Journal to end Sunday paper edition
The Journal de Montréal is going to end its Sunday paper edition – which seems an odd choice, since isn’t it usually Sundays that people read the paper over a leisurely breakfast or brunch?
The Journal de Montréal is going to end its Sunday paper edition – which seems an odd choice, since isn’t it usually Sundays that people read the paper over a leisurely breakfast or brunch?
Kevin 23:50 on 2022-12-08 Permalink
Catholaïcité!
Daisy 09:22 on 2022-12-09 Permalink
Le Devoir doesn’t have a Sunday edition either.
Ephraim 10:35 on 2022-12-09 Permalink
There never was a Sunday paper growing up. The big paper was always Saturday, large enough for 2 days of reading. But I guess I have another question… people still get the paper edition? I haven’t held a newspaper in my hands in at least a decade or more
Josh 11:16 on 2022-12-09 Permalink
I always wondered how it developed that the big US broadsheets put out their big editions of the week on Sundays, while in Canada the big newspaper day was Saturday. Maybe the idea was that most of the stuff in the Saturday edition (sections like Auto, Home, Travel or the big Op-Ed takeout most shops ran) had longer shelf lives and people could put them off until Sunday if they chose?
But yeah, the NYT, Boston Globe, LA Times etc all put out their biggest editions on Sundays while (when they all had paper editions), the Gazette, La Presse, the Toronto Star, the Globe etc. all went big on Saturdays. Never understood how that came to be.
Daniel 12:41 on 2022-12-09 Permalink
Josh, I’ve wondered the same thing. I know that in Spain and Argentina for example the big day with the magazine and special sections is/was Sunday. I believe it’s the same in the UK. The answer is ad money, of course. I’m not sure how, but it’s all going to go back to that.
I’m not as cynical as some when it comes to the news operation bending to the will of advertisers, but certainly when it comes to something as elemental and operational as when to put out the big edition, it was going to be all about ads.
U.S. newspapers did try to have it both ways by selling a “Sunday” edition on Saturday. (All the preprint special sections and coupons with a little fresh news that was then swapped out for the *actual* Sunday edition.
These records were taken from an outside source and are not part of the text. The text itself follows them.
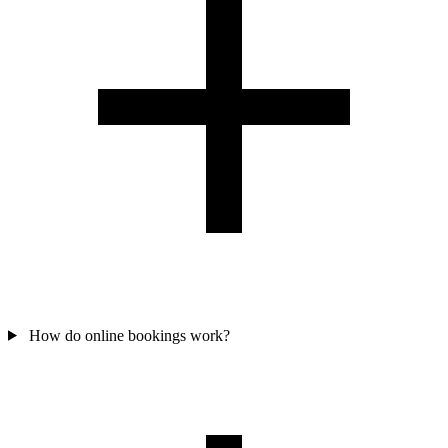
How do online bookings work?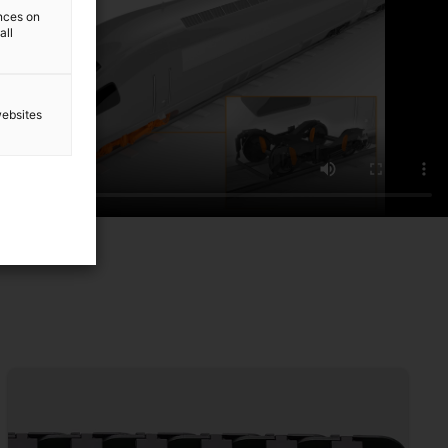
ences on
all
websites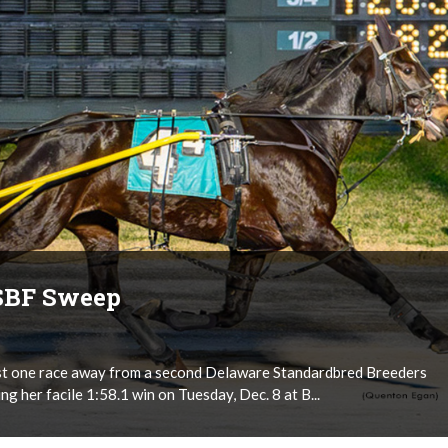
DSBF Sweep
just one race away from a second Delaware Standardbred Breeders
g her facile 1:58.1 win on Tuesday, Dec. 8 at B...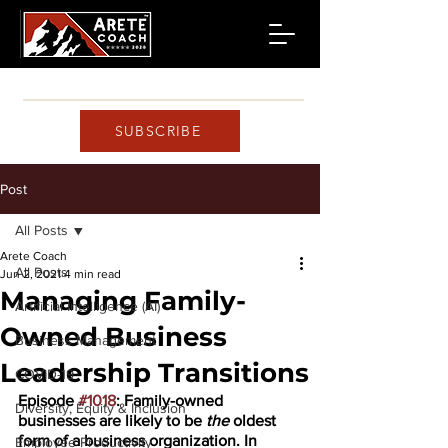
SUBSCRIBE
Post
All Posts
Arete Coach
All Posts
Jun 2, 2021
4 min read
Managing Family-
Artificial Intelligence (AI)
Owned Business
Business Management
Leadership Transitions
COVID-19
Episode 
#1018
: Family-owned 
Diversity, Equity & Inclusion
businesses are likely to be 
the
 oldest 
form of a business organization. In 
Employee Productivity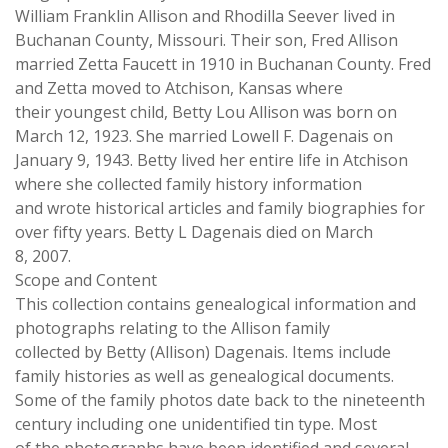
William Franklin Allison and Rhodilla Seever lived in
Buchanan County, Missouri. Their son, Fred Allison
married Zetta Faucett in 1910 in Buchanan County. Fred
and Zetta moved to Atchison, Kansas where
their youngest child, Betty Lou Allison was born on
March 12, 1923. She married Lowell F. Dagenais on
January 9, 1943. Betty lived her entire life in Atchison
where she collected family history information
and wrote historical articles and family biographies for
over fifty years. Betty L Dagenais died on March
8, 2007.
Scope and Content
This collection contains genealogical information and
photographs relating to the Allison family
collected by Betty (Allison) Dagenais. Items include
family histories as well as genealogical documents.
Some of the family photos date back to the nineteenth
century including one unidentified tin type. Most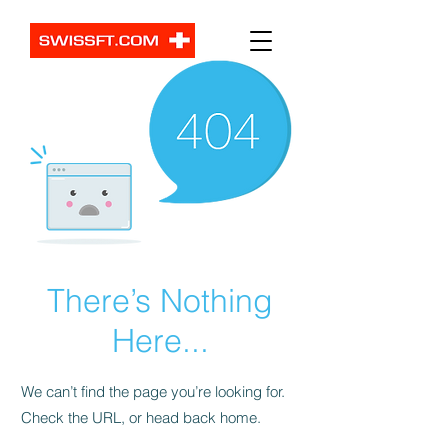
There’s Nothing
Here...
We can’t find the page you’re looking for.
Check the URL, or head back home.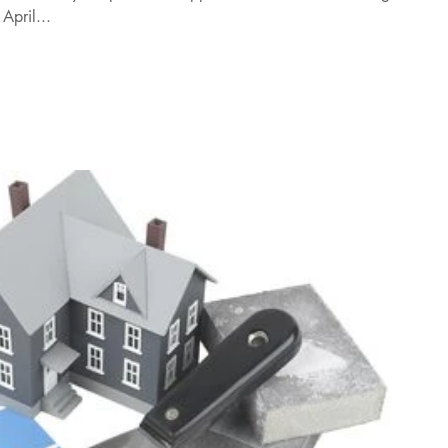
April...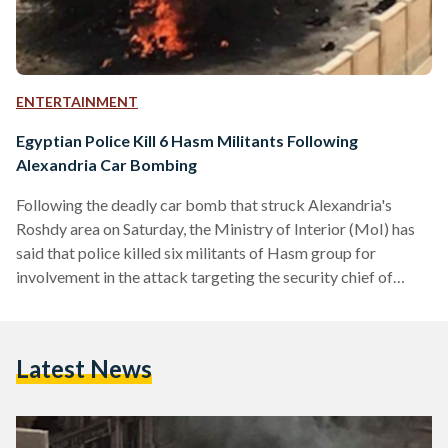
ENTERTAINMENT
Egyptian Police Kill 6 Hasm Militants Following
Alexandria Car Bombing
Following the deadly car bomb that struck Alexandria's
Roshdy area on Saturday, the Ministry of Interior (MoI) has
said that police killed six militants of Hasm group for
involvement in the attack targeting the security chief of
Alexandria two days before Egypt's presidential election.
Although there was no immediate claim of responsibility for
the attack, the police tracked down the cell belonging to the
Latest News
militant Hasm movement in Behaira province - thought to be
an armed branch of the Muslim Brotherhood - and six…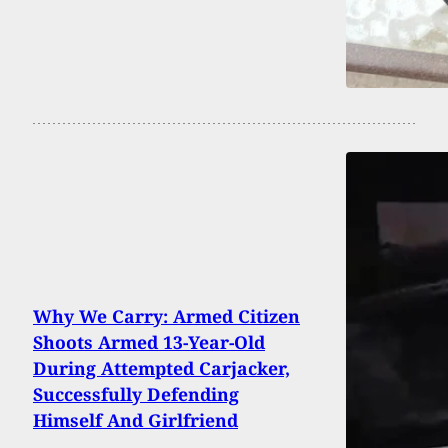
Why We Carry: Armed Citizen
Shoots Armed 13-Year-Old
During Attempted Carjacker,
Successfully Defending
Himself And Girlfriend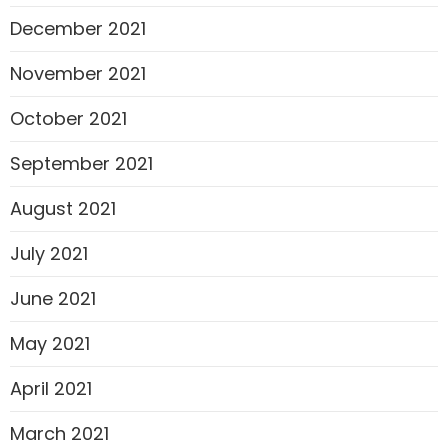
December 2021
November 2021
October 2021
September 2021
August 2021
July 2021
June 2021
May 2021
April 2021
March 2021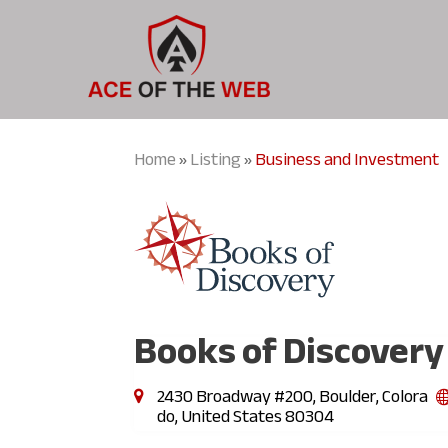
Home
Listing
Business and Investment
»
»
Books of Discovery
2430 Broadway #200, Boulder, Colora
do, United States 80304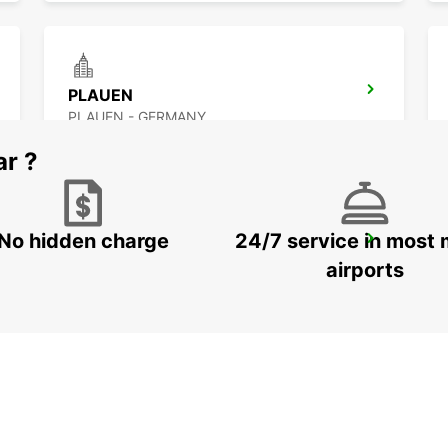
PLAUEN
PLAUEN - GERMANY
ar ?
No hidden charge
24/7 service in most 
DRESDEN VW FORUM (DROP-OFF ONLY)
DRESDEN - GERMANY
airports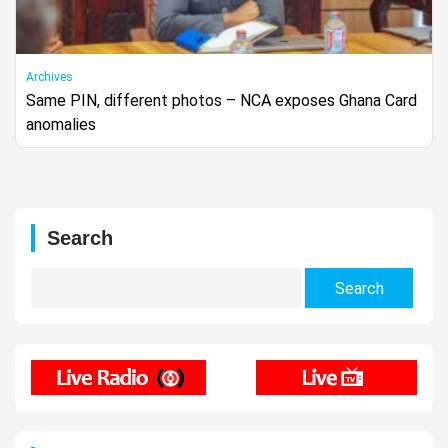
Archives
Same PIN, different photos – NCA exposes Ghana Card
anomalies
Search
Search
for: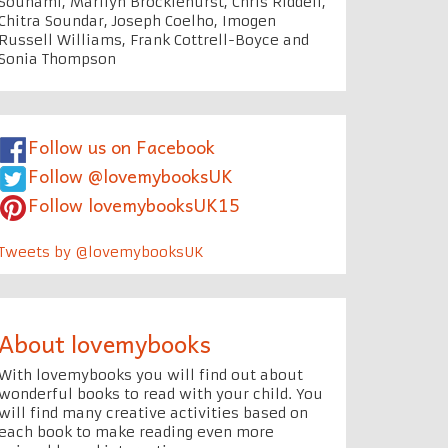
Souhami, Marilyn Brocklehurst, Chris Riddell,
Chitra Soundar, Joseph Coelho, Imogen
Russell Williams, Frank Cottrell-Boyce and
Sonia Thompson
Follow us on Facebook
Follow @lovemybooksUK
Follow lovemybooksUK15
Tweets by @lovemybooksUK
About lovemybooks
With lovemybooks you will find out about
wonderful books to read with your child. You
will find many creative activities based on
each book to make reading even more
So little happened or made the news on Saturdays that this wasn’t a huge job.) It was called the bulldog edition, supposedly because it was “aggressively” out ahead.
If you subscribed at home, you got a thin Saturday paper delivered. But if you were at the shop and picked up a single copy, you were far more likely to grab the bulldog. The Saturday paper just looked sad next to it. This helped the Sunday paper to boost its circulation numbers, since it was essentially on sale for two days. (And, yes, bigger circulation numbers = more ad money.)
I worked on this stuff for quite a while but typing it out now all seems so quaint in the age of instant news!
Kate 13:05 on 2022-12-09 Permalink
As Ephraim says, time was there was no paper here on Sundays. Doing research for the history stuff on my blog calendar, I got used to seeing zero Sunday editions from the Gazette and La Presse archives. I think it was a combination of the dominance of the Catholic church in Quebec and the influence of the “blue laws” in other parts of Canada that held off the Sunday editions until the 1980s.
DeWolf 13:11 on 2022-12-09 Permalink
@Ephraim, I get the paper version of Le Devoir every Saturday because it was offered for $2 extra per month when I got a digital subscription. It seemed like a good deal. And just like reading a real book, there’s something pleasurable in taking time to read an actual newspaper on the weekend. I spent enough time staring at screens as it is…
Ephraim 13:46 on 2022-12-09 Permalink
@DeWolf – And then getting the black oily ink marks off of everything 🙂
mare 14:20 on 2022-12-09 Permalink
I miss real printed newspapers. I used to read the whole paper, front to back, every day (except Sunday because Dutch newspapers only publish 6 days per week) even articles in the business and sport section sometimes. Now I probably read more newspaper articles, but from many different newspapers. I rarely go to the front page of the 3 newspapers I subscribe to, but get there via links on Twitter/Mastodon, in their daily emails, or from here and some other websites. So I read much more selectively, and more content I agree with.
CE 14:51 on 2022-12-09 Permalink
Years ago, I boarded in the house of an old man whose kids had long ago moved out so he had extra rooms that he let out to students at an incredibly low price. It was a very neighbourly house and we received the provincial and city newspaper every day. A neighbour came over every morning with the Globe and Mail and we’d all sit around reading the papers. Other people would drop in throughout the morning and read them too. By the end of the day, they were all marked up and coffee stained and cut up. If my landlord would go away, I’d put them all together for him and he’d read through all of them when he got back to get caught up on what happened.
I too miss the papers but I find that the print versions are now of such low quality that it’s not worth subscribing anymore.